Elevating apprenticeship training is key to tackling the skills shortage

Skilled tradesperson
Ontario must strengthen apprenticeship training to address the shortage of skilled tradespeople.

The Royal Bank of Canada is the latest institution to sound the alarm about the looming shortage of skilled trades people.

An RBC report released last week said 700,000 skilled trades people in Canada are expected to retire over the next seven years – and there aren’t enough people in apprenticeship programs to replace them.

Furthermore, the report says many of those who will remain in the profession have skills that are becoming outpaced by accelerating automation. The report says 25 per cent of the skilled trades workforce will need to upgrade their skills within the next five years due to digital disruption.

Our province certainly faces a significant challenge. It’s estimated Ontario faces a shortage of 100,000 skilled trades people by the end of the decade.

Clearly, as Ontario works to promote economic recovery, much of the emphasis needs to be on the skilled trades and encouraging more students to enrol in apprenticeship training.

The RBC report mentions the longstanding stigma problem: Many people continue to hold outdated ideas about the skilled trades that make it difficult to attract students.

But there are other challenges. For example, the process for getting into apprenticeship training is complicated. For students who are interested in becoming apprentices, it can often be difficult finding an employer to take them on.

There is significant work that must be done to modernize apprenticeship training. Major reforms are needed to reposition apprenticeship training as an option that’s as valued as other post-secondary options.

Colleges will play a key role in that effort. Colleges deliver 85 per cent of the in-class training to apprentices in Ontario and are the primary post-secondary source for tradespeople looking to advance in their careers.

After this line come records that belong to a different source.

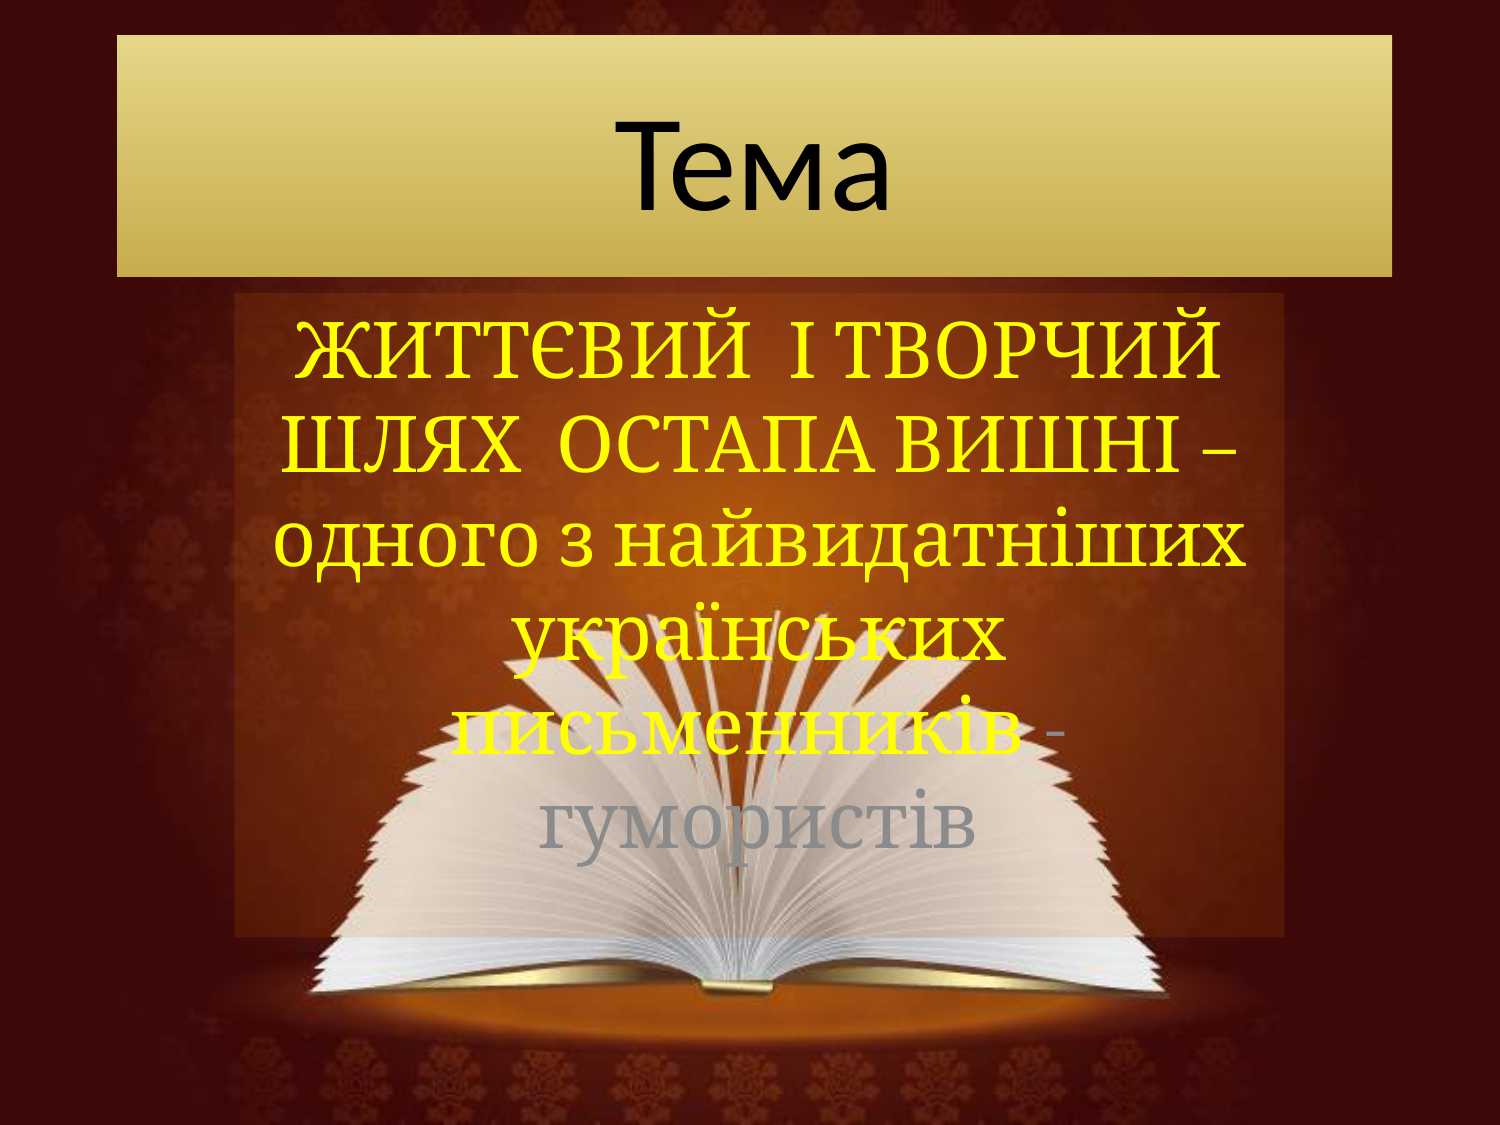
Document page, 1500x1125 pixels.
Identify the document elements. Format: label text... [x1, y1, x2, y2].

title Тема [116, 34, 1393, 277]
subtitle ЖИТТЄВИЙ І ТВОРЧИЙ ШЛЯХ ОСТАПА ВИШНІ – одного з найвидатніших українських письменників - гумористів [234, 292, 1285, 938]
picture [0, 0, 1500, 1125]
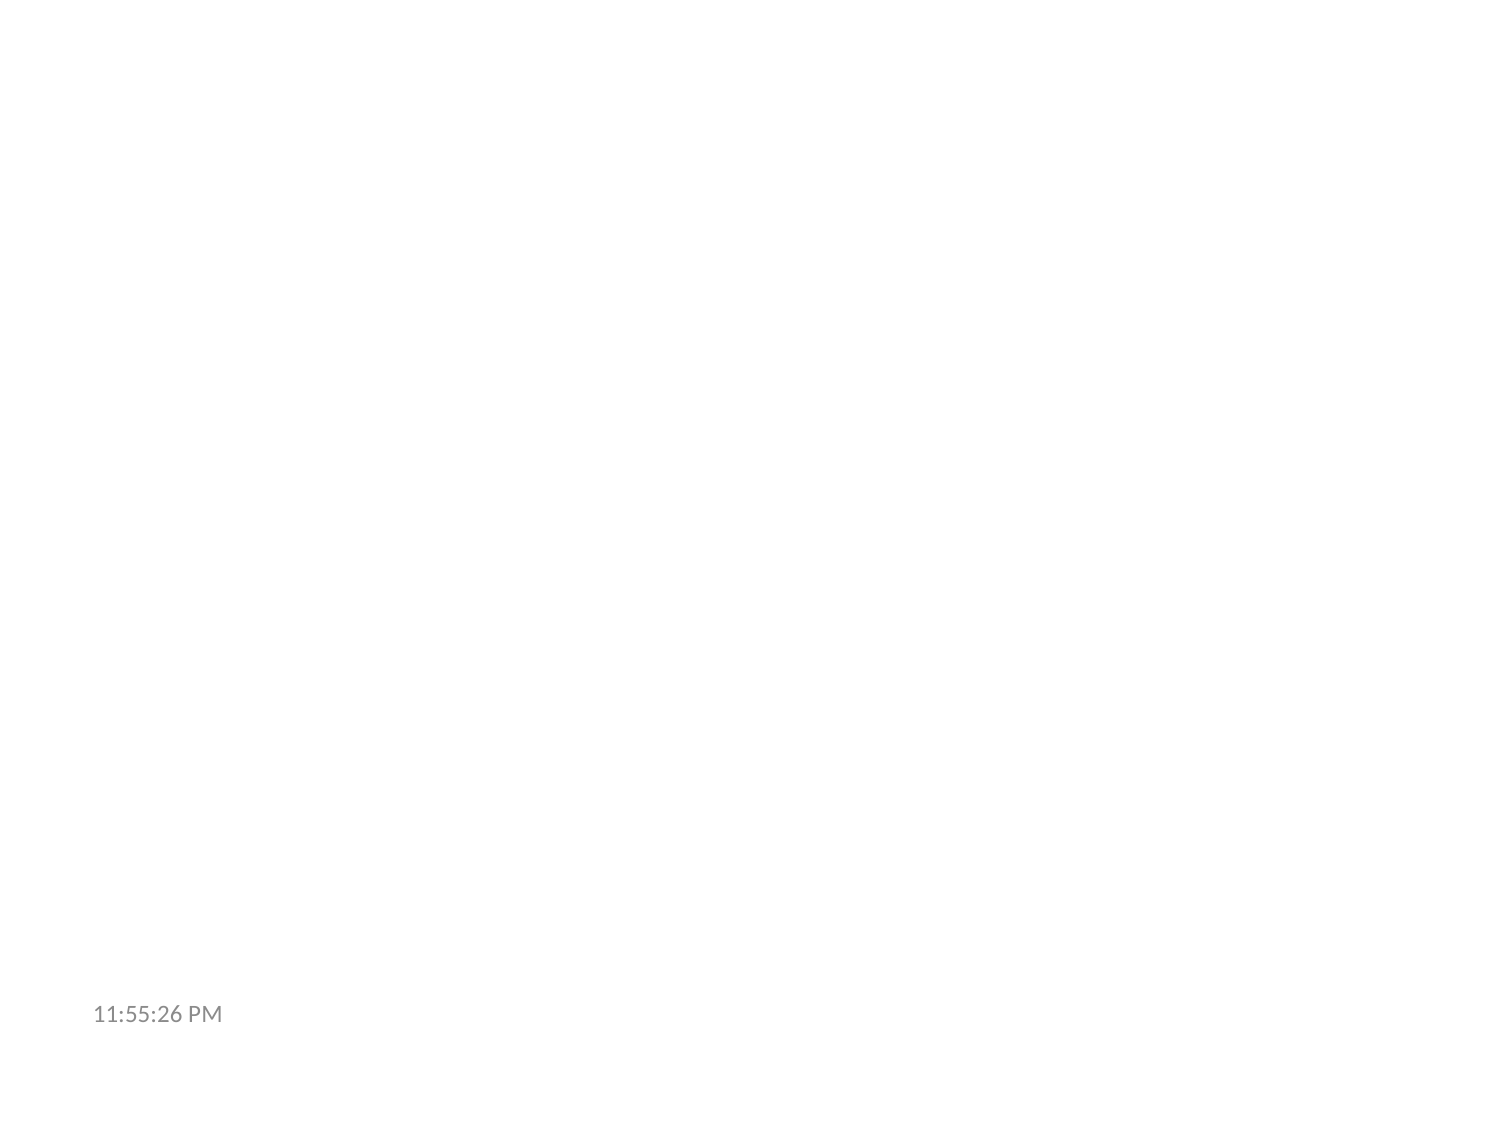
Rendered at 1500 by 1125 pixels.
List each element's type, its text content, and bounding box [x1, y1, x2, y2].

text_box 3:35:09 PM [77, 982, 428, 1043]
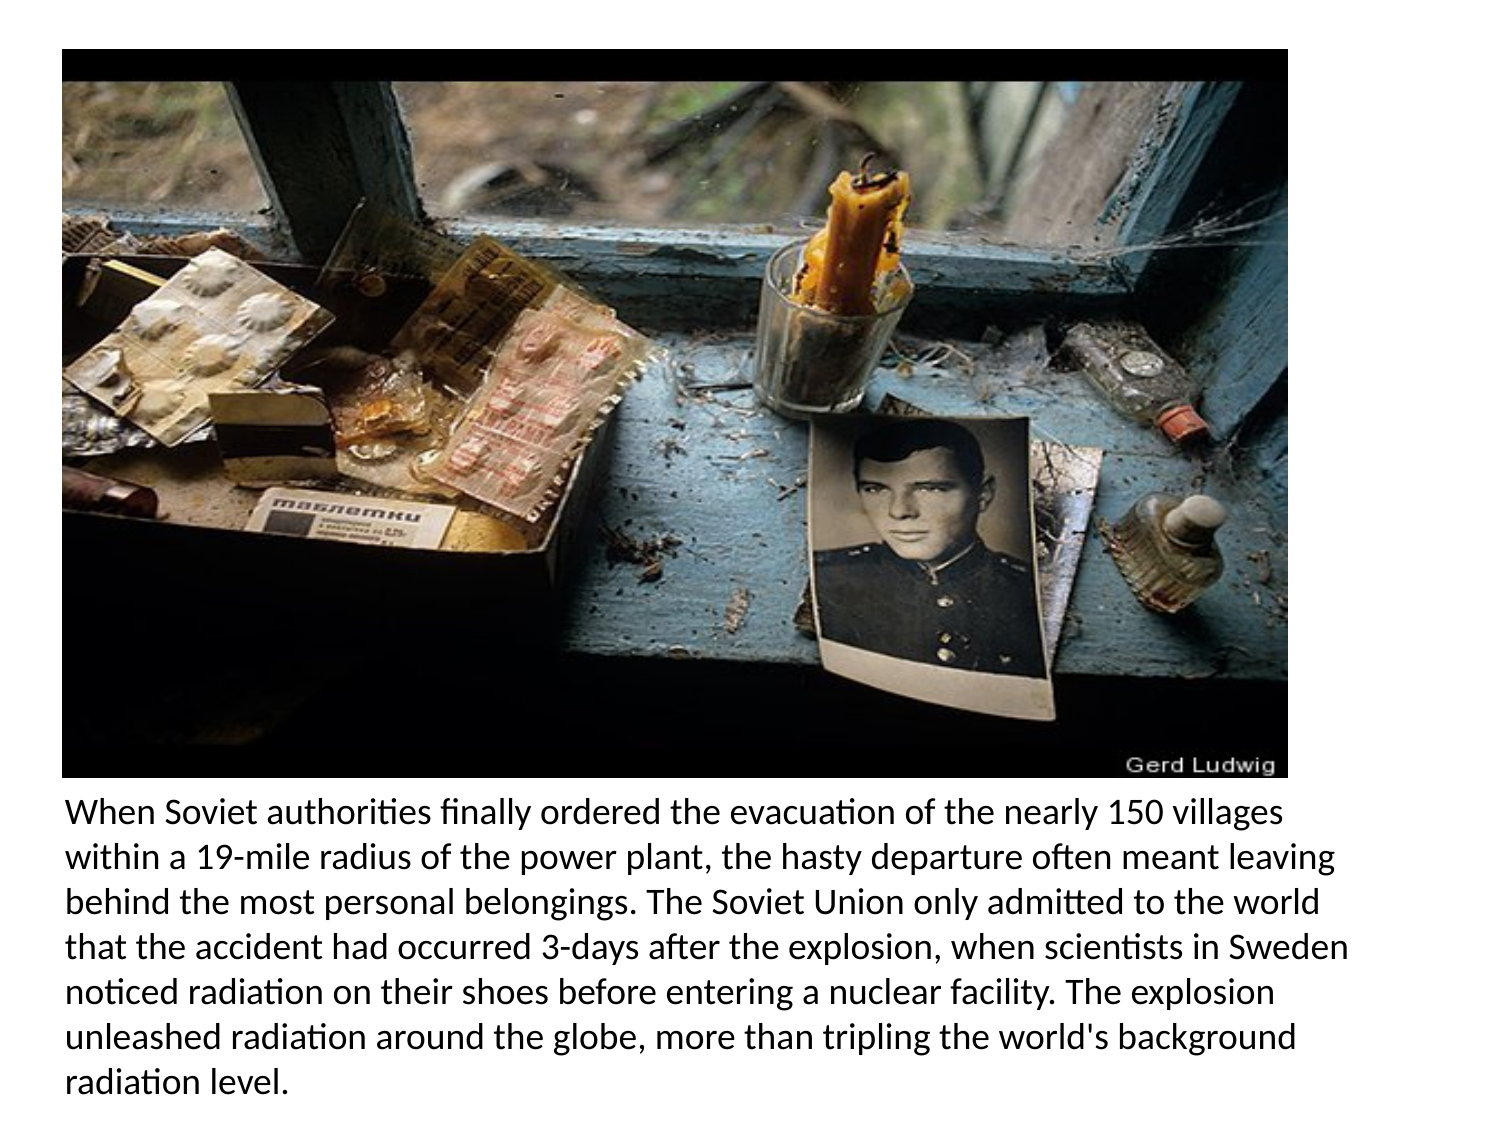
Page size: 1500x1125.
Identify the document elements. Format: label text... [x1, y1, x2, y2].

text_box When Soviet authorities finally ordered the evacuation of the nearly 150 villages within a 19-mile radius of the power plant, the hasty departure often meant leaving behind the most personal belongings. The Soviet Union only admitted to the world that the accident had occurred 3-days after the explosion, when scientists in Sweden noticed radiation on their shoes before entering a nuclear facility. The explosion unleashed radiation around the globe, more than tripling the world's background radiation level. [49, 779, 1400, 1109]
picture [62, 49, 1288, 778]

Our colleges are recommending the provincial government implement reforms to elevate the status of apprenticeship programs and to produce more graduates. Some key measures should include:

  • Awarding post-secondary credentials to graduates of the in-class portion of apprenticeship training at colleges. This would make it easier for graduates of the programs to enrol in further post-secondary studies as they advance in their careers.
  • Allowing colleges to align the application process to be a college-trained apprentice with the process all other applicants use – a one-stop window to make it easier for students to choose their trade and get offers from a number of colleges.
  • Ensuring that apprenticeship is well funded so that colleges don’t struggle to ensure they can offer enough classes for apprentices.
  • Supporting teacher training to help guidance counsellors and teachers to advise students interested in the trades on which trade might be the best fit for them and what is involved in entering a trade.
  • Working with students and their parents at an early age to expose them to the trades and to help them understand that many trades are creative, challenging and can lead to other avenues such as starting their own business. Knowing that the trades open many doors rather than just one will help parents understand that there are long-term options for growth and development in going down that path.

There are many excellent and rewarding careers in the trades – and there is a clear demand for more people.

Working with government and employers, colleges are eager to seize this opportunity to modernize apprenticeship training and to fill the huge demand for more skilled tradespeople.

Linda Franklin

Linda Franklin is the past president and CEO of Colleges Ontario, the advocacy association for Ontario’s 24 colleges.